§ Required action:
When you find the word "shoulder" in a line of the entries, please copy the whole line.

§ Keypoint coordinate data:
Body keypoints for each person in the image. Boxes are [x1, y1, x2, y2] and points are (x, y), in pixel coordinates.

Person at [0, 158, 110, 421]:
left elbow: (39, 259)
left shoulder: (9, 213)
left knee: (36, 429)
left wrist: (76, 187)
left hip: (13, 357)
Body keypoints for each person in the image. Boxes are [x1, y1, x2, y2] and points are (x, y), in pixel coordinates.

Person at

* * *

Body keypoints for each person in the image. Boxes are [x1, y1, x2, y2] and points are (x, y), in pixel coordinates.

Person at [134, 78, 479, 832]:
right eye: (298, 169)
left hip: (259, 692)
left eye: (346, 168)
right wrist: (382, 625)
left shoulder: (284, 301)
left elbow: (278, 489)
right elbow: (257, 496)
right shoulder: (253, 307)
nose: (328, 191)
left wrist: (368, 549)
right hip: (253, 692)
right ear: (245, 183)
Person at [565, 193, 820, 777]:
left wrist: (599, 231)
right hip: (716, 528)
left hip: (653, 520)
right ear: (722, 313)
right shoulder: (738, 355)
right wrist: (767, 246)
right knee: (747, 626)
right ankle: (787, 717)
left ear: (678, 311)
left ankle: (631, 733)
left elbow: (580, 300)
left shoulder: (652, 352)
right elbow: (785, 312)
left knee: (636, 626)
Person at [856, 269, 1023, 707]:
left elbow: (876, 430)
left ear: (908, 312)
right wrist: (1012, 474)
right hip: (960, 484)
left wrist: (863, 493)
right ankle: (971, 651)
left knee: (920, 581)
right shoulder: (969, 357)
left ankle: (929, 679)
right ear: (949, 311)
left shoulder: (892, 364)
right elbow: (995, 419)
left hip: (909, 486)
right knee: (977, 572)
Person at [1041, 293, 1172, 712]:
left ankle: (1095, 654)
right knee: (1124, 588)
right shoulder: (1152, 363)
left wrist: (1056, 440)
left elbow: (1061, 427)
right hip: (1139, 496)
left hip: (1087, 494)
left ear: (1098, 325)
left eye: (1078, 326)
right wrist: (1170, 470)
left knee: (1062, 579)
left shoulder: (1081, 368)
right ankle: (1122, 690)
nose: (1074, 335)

§ Solution below:
left shoulder: (9, 213)
left shoulder: (284, 301)
right shoulder: (253, 307)
right shoulder: (738, 355)
left shoulder: (652, 352)
right shoulder: (969, 357)
left shoulder: (892, 364)
right shoulder: (1152, 363)
left shoulder: (1081, 368)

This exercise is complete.